■ WHAT TO DO
Locate the line containing "middle tip: (150, 186)" in the material below; repeat it and every line after it, exactly as written.

——————

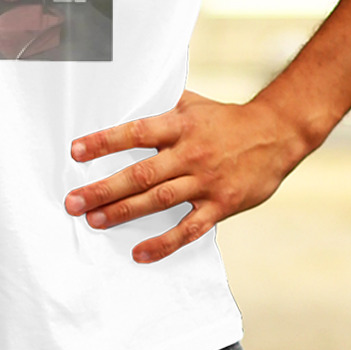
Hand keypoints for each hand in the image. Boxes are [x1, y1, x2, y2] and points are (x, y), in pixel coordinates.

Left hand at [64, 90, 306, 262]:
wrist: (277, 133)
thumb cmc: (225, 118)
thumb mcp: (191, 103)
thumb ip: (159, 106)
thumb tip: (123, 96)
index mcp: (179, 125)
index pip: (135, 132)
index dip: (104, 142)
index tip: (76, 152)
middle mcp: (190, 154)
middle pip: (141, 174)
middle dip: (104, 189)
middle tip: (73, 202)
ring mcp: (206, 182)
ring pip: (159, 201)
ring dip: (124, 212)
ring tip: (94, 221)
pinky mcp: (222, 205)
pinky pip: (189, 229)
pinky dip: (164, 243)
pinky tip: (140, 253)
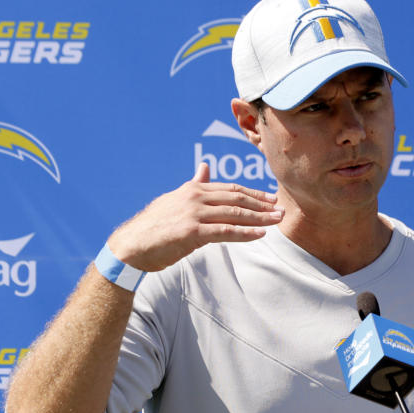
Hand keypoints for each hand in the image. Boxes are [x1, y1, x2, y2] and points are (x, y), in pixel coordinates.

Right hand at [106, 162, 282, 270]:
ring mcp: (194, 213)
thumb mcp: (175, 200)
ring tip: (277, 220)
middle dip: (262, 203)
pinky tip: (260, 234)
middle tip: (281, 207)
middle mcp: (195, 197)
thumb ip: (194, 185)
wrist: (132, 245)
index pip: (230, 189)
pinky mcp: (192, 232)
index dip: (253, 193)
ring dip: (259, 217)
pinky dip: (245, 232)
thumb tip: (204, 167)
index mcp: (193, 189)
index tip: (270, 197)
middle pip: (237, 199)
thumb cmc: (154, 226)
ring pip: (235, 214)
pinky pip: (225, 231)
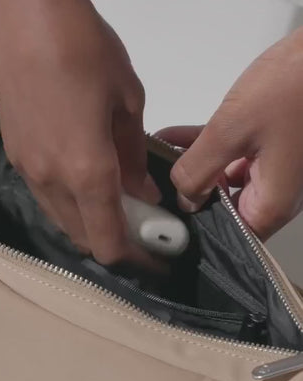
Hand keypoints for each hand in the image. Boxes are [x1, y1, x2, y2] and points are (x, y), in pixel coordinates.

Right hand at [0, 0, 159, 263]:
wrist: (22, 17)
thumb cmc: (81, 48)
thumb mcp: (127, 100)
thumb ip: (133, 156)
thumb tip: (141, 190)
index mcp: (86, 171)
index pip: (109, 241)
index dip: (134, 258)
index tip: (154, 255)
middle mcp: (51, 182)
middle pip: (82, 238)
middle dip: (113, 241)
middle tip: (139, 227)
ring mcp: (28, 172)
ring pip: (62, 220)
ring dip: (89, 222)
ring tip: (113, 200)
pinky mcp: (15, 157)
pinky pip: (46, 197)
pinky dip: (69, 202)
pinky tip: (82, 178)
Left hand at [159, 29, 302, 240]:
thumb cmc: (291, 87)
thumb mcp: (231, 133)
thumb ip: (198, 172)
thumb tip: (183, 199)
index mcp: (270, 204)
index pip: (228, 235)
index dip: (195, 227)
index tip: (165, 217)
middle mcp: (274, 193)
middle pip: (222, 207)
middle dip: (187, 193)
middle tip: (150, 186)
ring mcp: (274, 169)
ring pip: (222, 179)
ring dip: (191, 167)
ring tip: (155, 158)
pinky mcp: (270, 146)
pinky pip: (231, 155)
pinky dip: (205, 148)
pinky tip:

——————

■ WRITTEN SOLUTION
middle tip: (150, 186)
ring mcp: (274, 169)
ring pip: (222, 179)
ring dip: (191, 167)
ring tip: (155, 158)
pinky mcp: (270, 146)
pinky pip: (231, 155)
pinky dip: (205, 148)
pinky tip:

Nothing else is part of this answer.